I know climate scientists slice the Earth up into grids to avoid clustering bias, but that's not the same thing, and isn't useful if the original readings don't accurately represent the slice/region.
I also realize that climate scientists have other measures of global warming, but linear regression of actual temperature measurements seems to be the most used to convince the public, so their accuracy seems important.
As a skeptic, I'd also like to know if, in general, most of the arguments for global warming are statistical in nature (ie, linear regression on measured variables), or the statistical ones are just the most "photogenic" for public consumption? In other words, is the whole non-randomly-sampled/gridded temperature argument a red herring?
EDIT (to clarify question):
To determine the Earth's mean surface temperature, we can employ one of these methods:
Measure the Earth's temperature at every point and average. Of course, this is physically impossible, since a point is a 0-dimensional mathematical abstraction, but we can do something close with satellites.

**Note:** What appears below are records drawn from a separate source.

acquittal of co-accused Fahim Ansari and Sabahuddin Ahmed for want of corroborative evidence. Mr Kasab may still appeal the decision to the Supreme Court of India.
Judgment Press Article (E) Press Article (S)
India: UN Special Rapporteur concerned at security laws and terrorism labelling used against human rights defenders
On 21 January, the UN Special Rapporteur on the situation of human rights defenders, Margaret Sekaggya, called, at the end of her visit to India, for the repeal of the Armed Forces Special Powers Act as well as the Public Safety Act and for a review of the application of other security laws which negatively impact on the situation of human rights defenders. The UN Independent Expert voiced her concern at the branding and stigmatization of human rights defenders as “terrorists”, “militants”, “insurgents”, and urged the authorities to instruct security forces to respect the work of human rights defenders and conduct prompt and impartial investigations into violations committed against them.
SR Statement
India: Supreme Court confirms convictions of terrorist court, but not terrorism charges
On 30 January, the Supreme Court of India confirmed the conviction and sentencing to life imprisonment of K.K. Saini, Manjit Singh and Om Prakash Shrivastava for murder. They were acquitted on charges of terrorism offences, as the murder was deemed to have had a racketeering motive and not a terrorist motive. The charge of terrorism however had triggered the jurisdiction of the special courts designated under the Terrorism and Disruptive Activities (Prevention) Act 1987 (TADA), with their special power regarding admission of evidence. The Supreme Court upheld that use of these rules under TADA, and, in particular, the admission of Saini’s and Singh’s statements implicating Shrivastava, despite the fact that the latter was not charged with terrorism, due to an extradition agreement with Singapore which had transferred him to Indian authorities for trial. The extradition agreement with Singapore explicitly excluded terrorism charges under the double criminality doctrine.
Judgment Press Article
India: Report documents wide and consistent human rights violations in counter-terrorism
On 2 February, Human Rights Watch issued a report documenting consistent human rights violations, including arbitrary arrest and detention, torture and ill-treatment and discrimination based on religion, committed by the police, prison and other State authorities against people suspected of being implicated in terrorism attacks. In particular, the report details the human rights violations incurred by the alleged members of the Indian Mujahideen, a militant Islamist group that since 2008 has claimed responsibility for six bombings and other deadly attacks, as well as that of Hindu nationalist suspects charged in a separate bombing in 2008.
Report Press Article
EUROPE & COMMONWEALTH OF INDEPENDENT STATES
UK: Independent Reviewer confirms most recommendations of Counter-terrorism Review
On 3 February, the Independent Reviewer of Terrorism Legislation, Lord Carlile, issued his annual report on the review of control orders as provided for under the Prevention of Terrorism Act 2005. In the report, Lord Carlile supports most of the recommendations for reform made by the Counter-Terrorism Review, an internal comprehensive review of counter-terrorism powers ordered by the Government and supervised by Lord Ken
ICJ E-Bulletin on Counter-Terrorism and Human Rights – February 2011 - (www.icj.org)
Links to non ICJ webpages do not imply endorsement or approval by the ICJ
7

Select a large number of random points on the Earth's surface (this random distribution is uniform in longitude, but not in latitude-- in latitude, it would look like a cosine curve), measure the temperature, and average. In addition to giving us a mean, it would give us a standard deviation so we can say "we are 95% confident that the Earth's true mean temperature is X plus or minus Y".
Take a uniformly spaced grid (non trivial, since the distance between longitudes vary by latitude), measure the temperature at those points and average. This is similar to the first approach, but with fewer points. Unless we believe our grid points introduce a bias, this should be as accurate as random sampling.
My problem: temperature measurements in the past were made using NONE of these methods. The points where temperature was measured were not chosen randomly or in a gridded fashion. Therefore, how can they be an accurate measurement of historical temperature, even if we only consider temperature changes?
NOTE: I realize surface temperature isn't the best measure of global warming, since water has a much higher specific heat than land (among other things), but that's my focus for this question.